Professor Zhu's research effort focuses on investigating the electronic properties of mesoscopic and nanometer scale structures, combining electric transport measurements and scanned probe studies.

For instance, we are interested in understanding the novel properties of a one-atomic-layer thin two-dimensional material, graphene. How does this new 2D system behave differently from its well-known cousins in GaAs and Silicon MOSFET? Will its gapless linear excitation spectrum lead to a new state of matter? Can we tailor, dope, functionalize graphene sheets to build nanosensors and nanocircuits?

Another example is 1D systems realized in carbon nanotubes and nanowires. Electrons in carbon nanotubes interact strongly with one another and form the so-called Luttinger liquid. Many novel phenomena, such as zero-bias anomaly and spin-charge separation, have been predicted. Experimental evidences however, remain scarce and controversial. Carbon nanotubes provide a perfect test ground to look for Luttinger behaviors.

Nanowires are a class of new materials possessing enormous potentials for technological applications. They are only 10-100 nm wide. Some have reached extremely high quality. The nature of nanowires synthesized nowadays ranges from metal to superconductors, semiconductors, magnets and ferroelectrics. Along come the functionalities. Through characterizing and understanding the principles behind the performances of these devices, we can help make better ones.

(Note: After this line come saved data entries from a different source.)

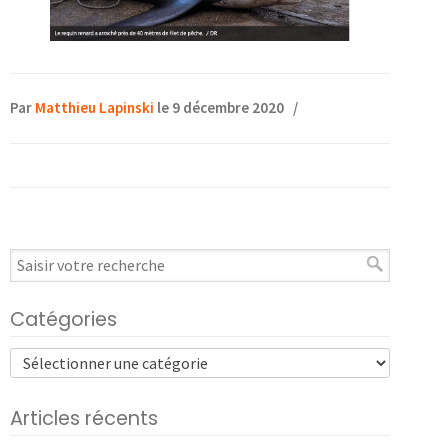
Par
Matthieu Lapinski
le 9 décembre 2020
/
Catégories
Articles récents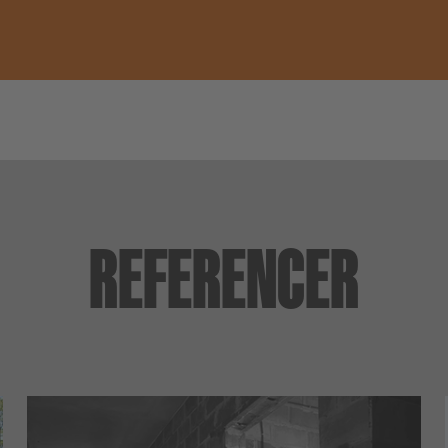
REFERENCER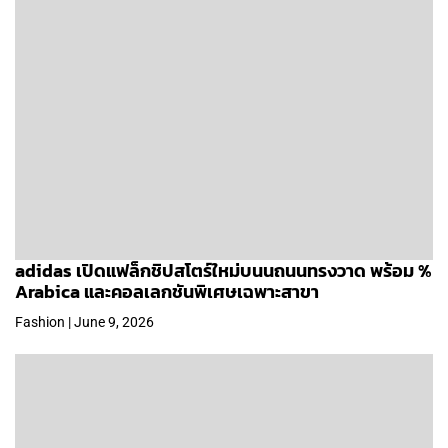
adidas เปิดแฟล็กชิปสโตร์ใหม่บนนถนนทรงวาด พร้อม %
Arabica และคอลเลกชันพิเศษเฉพาะสาขา
Fashion | June 9, 2026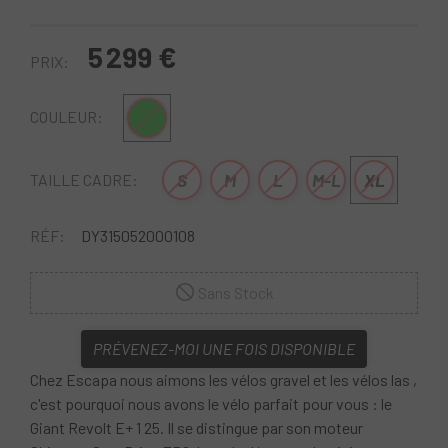
5 299 €
PRIX:
Vert
COULEUR:
S
M
L
M-L
XL
TAILLE CADRE:
RÉF:
DY315052000108
Sans Stock
PRÉVENEZ-MOI UNE FOIS DISPONIBLE
Chez Escapa nous aimons les vélos gravel et les vélos las ,
c'est pourquoi nous avons le vélo parfait pour vous : le
Giant Revolt E+ 1 25. Il se distingue par son moteur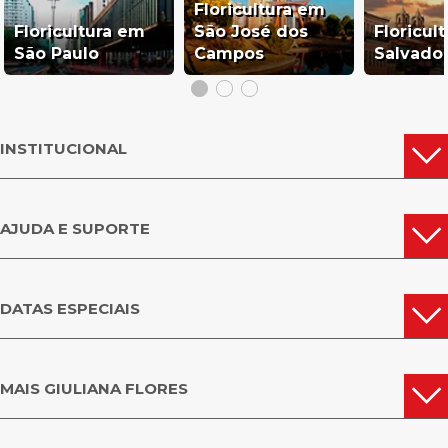
Floricultura em
Floricultura em
São José dos
Floricul
São Paulo
Campos
Salvado
INSTITUCIONAL
AJUDA E SUPORTE
DATAS ESPECIAIS
MAIS GIULIANA FLORES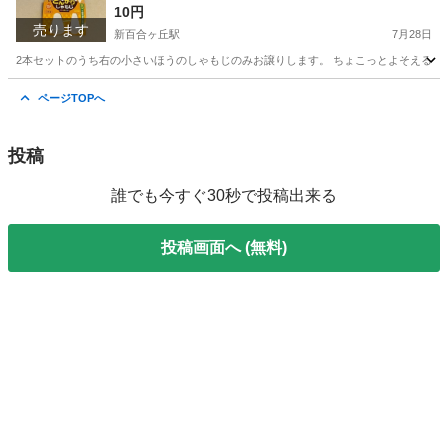
10円
売ります
新百合ヶ丘駅
7月28日
2本セットのうち右の小さいほうのしゃもじのみお譲りします。 ちょこっとよそえるので
神奈川
川崎市
新百合ヶ丘駅
調理器具
ページTOPへ
投稿
誰でも今すぐ30秒で投稿出来る
投稿画面へ (無料)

Our experimental tools belong to two categories: electric transport and scanned probe. Specifically, we use AFM to study materials microscopically. These two tools are complementary and when combined, allow us to connect macroscopic phenomena with microscopic properties. In addition to ambient AFM, we plan to design and build microscopes operating at helium temperature and below to pursue condensed matter topics, a few examples of which are given above.